On Fri, Apr 28, 2023, bugzilla-daemon@kernel.org wrote:
> https://bugzilla.kernel.org/show_bug.cgi?id=217379
> 
>             Bug ID: 217379
>            Summary: Latency issues in irq_bypass_register_consumer
>            Product: Virtualization
>            Version: unspecified
>           Hardware: Intel
>                 OS: Linux
>             Status: NEW
>           Severity: normal
>           Priority: P3
>          Component: kvm
>           Assignee: virtualization_kvm@kernel-bugs.osdl.org
>           Reporter: zhuangel570@gmail.com
>         Regression: No
> 
> We found some latency issue in high-density and high-concurrency scenarios,
> we are using cloud hypervisor as vmm for lightweight VM, using VIRTIO net and
> block for VM. In our test, we got about 50ms to 100ms+ latency in creating VM
> and register irqfd, after trace with funclatency (a tool of bcc-tools,
> https://github.com/iovisor/bcc), we found the latency introduced by following
> functions:
> 
> - irq_bypass_register_consumer introduce more than 60ms per VM.
>   This function was called when registering irqfd, the function will register
>   irqfd as consumer to irqbypass, wait for connecting from irqbypass producers,
>   like VFIO or VDPA. In our test, one irqfd register will get about 4ms
>   latency, and 5 devices with total 16 irqfd will introduce more than 60ms
>   latency.
> 
> Here is a simple case, which can emulate the latency issue (the real latency
> is lager). The case create 800 VM as background do nothing, then repeatedly
> create 20 VM then destroy them after 400ms, every VM will do simple thing,
> create in kernel irq chip, and register 15 riqfd (emulate 5 devices and every
> device has 3 irqfd), just trace the "irq_bypass_register_consumer" latency, you
> will reproduce such kind latency issue. Here is a trace log on Xeon(R) Platinum
> 8255C server (96C, 2 sockets) with linux 6.2.20.
> 
> Reproduce Case
> https://github.com/zhuangel/misc/blob/main/test/kvm_irqfd_fork/kvm_irqfd_fork.c
> Reproduce log
> https://github.com/zhuangel/misc/blob/main/test/kvm_irqfd_fork/test.log
> 
> To fix these latencies, I didn't have a graceful method, just simple ideas
> is give user a chance to avoid these latencies, like new flag to disable
> irqbypass for each irqfd.
> 
> Any suggestion to fix the issue if welcomed.

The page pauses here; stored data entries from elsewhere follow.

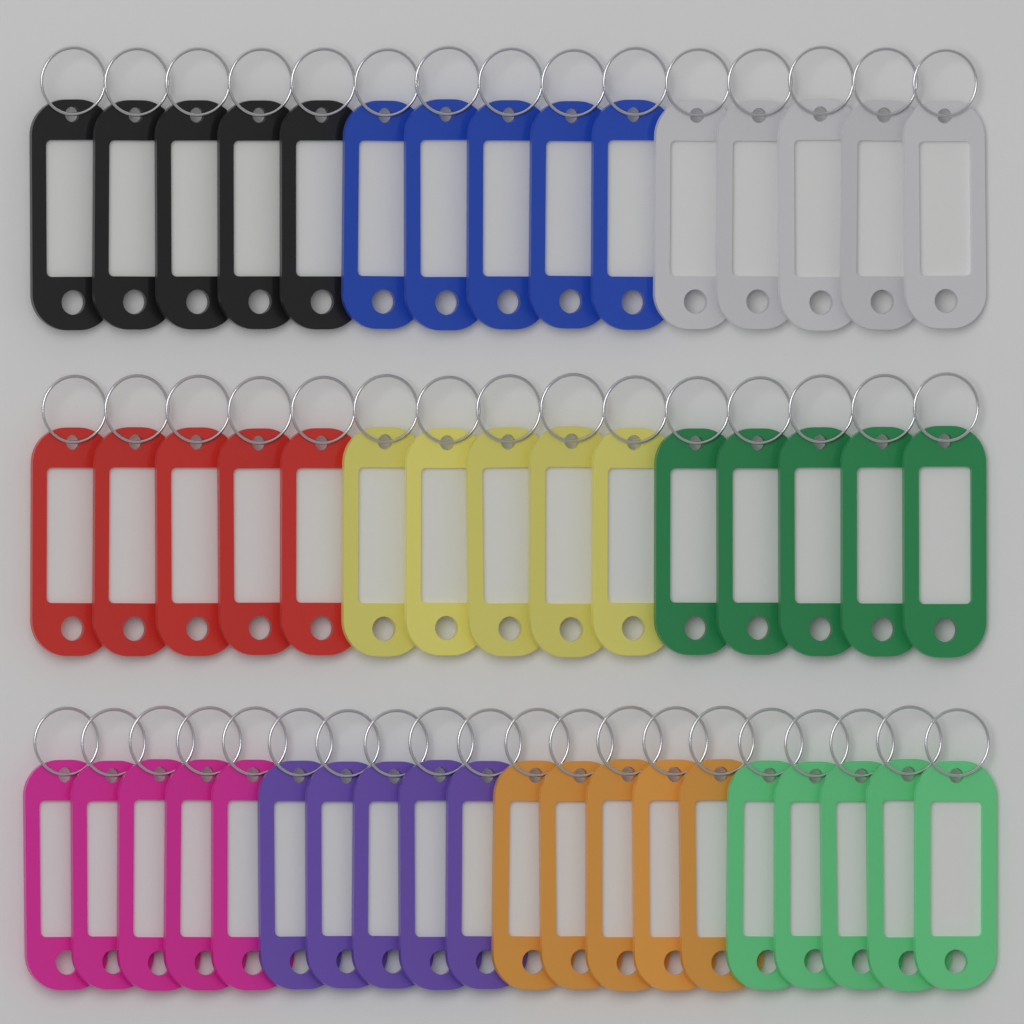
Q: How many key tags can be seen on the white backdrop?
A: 50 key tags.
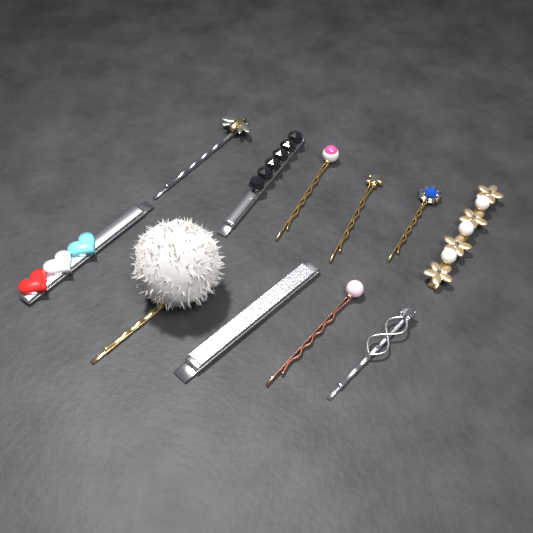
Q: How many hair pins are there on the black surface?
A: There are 11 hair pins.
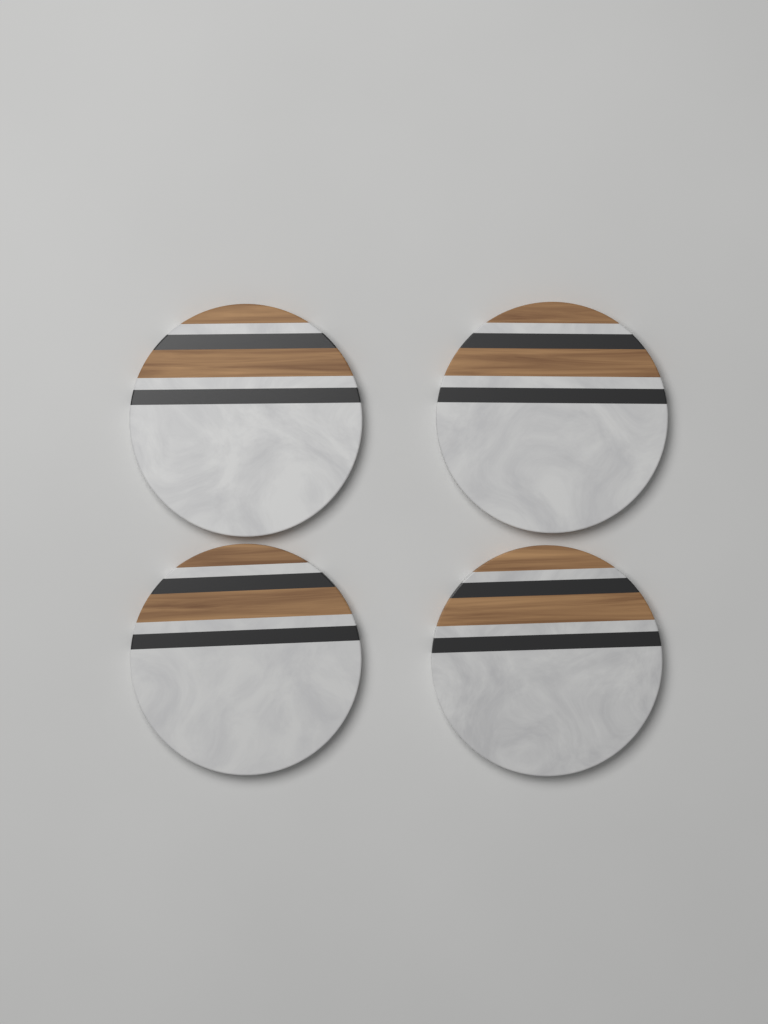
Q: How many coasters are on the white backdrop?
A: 4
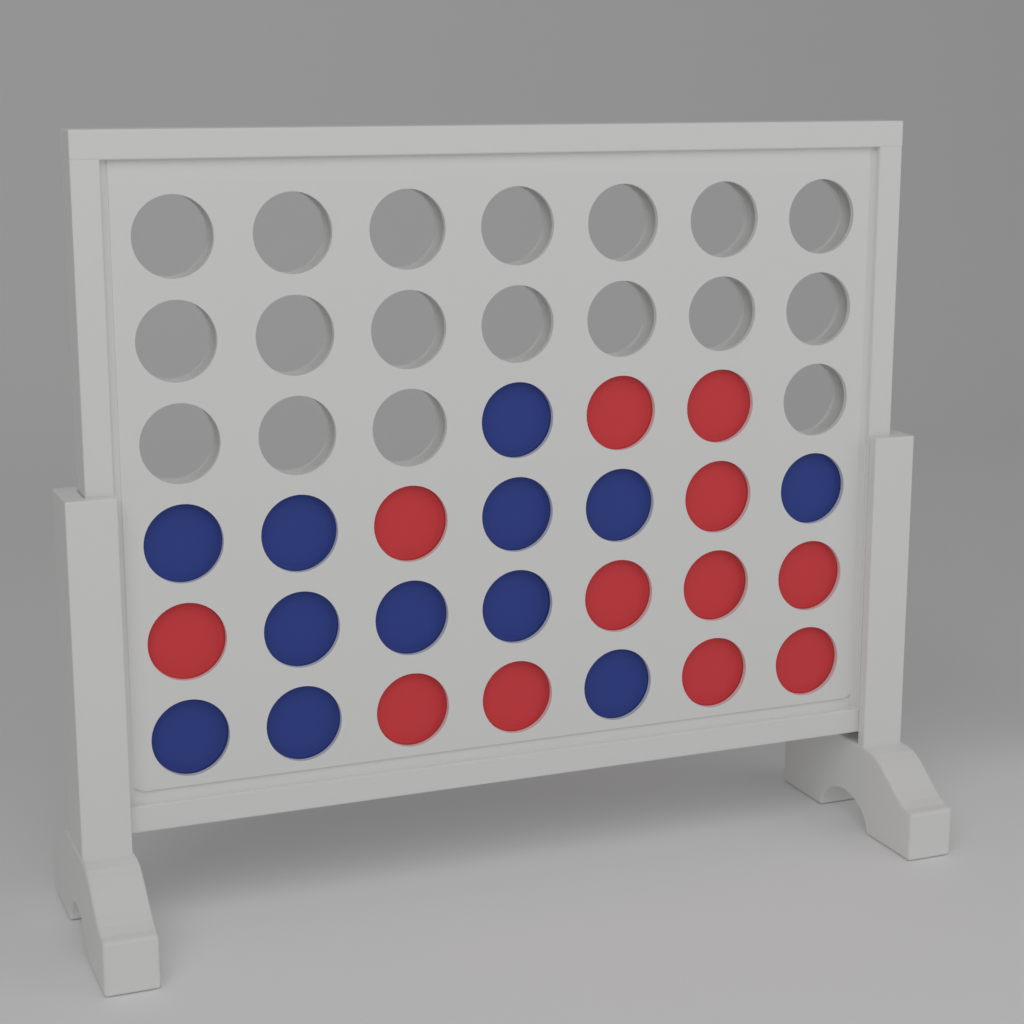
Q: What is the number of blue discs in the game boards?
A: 12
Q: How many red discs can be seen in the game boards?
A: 12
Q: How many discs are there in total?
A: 24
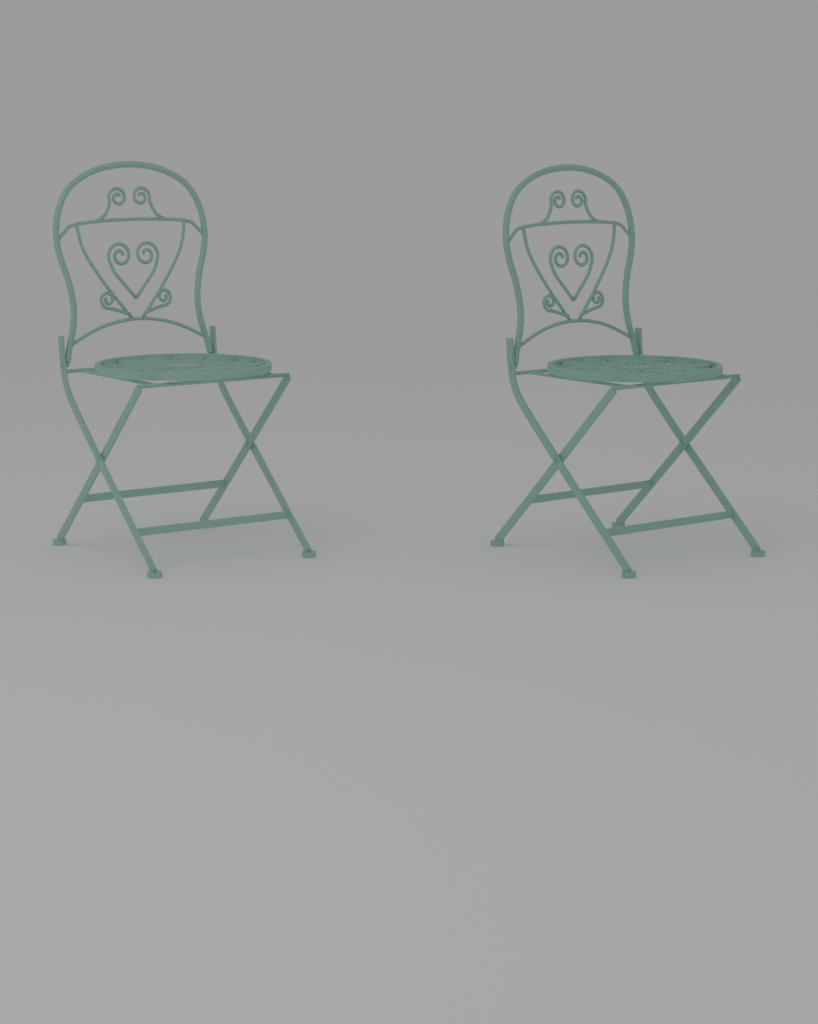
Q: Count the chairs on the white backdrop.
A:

Looking at the code, it's not surprising that irq_bypass_register_consumer() can
exhibit high latencies.  The producers and consumers are stored in simple linked
lists, and a single mutex is held while traversing the lists *and* connecting
a consumer to a producer (and vice versa).

There are two obvious optimizations that can be done to reduce latency in
irq_bypass_register_consumer():

   - Use a different data type to track the producers and consumers so that lookups
     don't require a linear walk.  AIUI, the "tokens" used to match producers and
     consumers are just kernel pointers, so I _think_ XArray would perform reasonably
     well.

   - Connect producers and consumers outside of a global mutex.

Unfortunately, because .add_producer() and .add_consumer() can fail, and because
connections can be established by adding a consumer _or_ a producer, getting the
locking right without a global mutex is quite difficult.  It's certainly doable
to move the (dis)connect logic out of a global lock, but it's going to require a
dedicated effort, i.e. not something that can be sketched out in a few minutes
(I played around with the code for the better part of an hour trying to do just
that and kept running into edge case race conditions).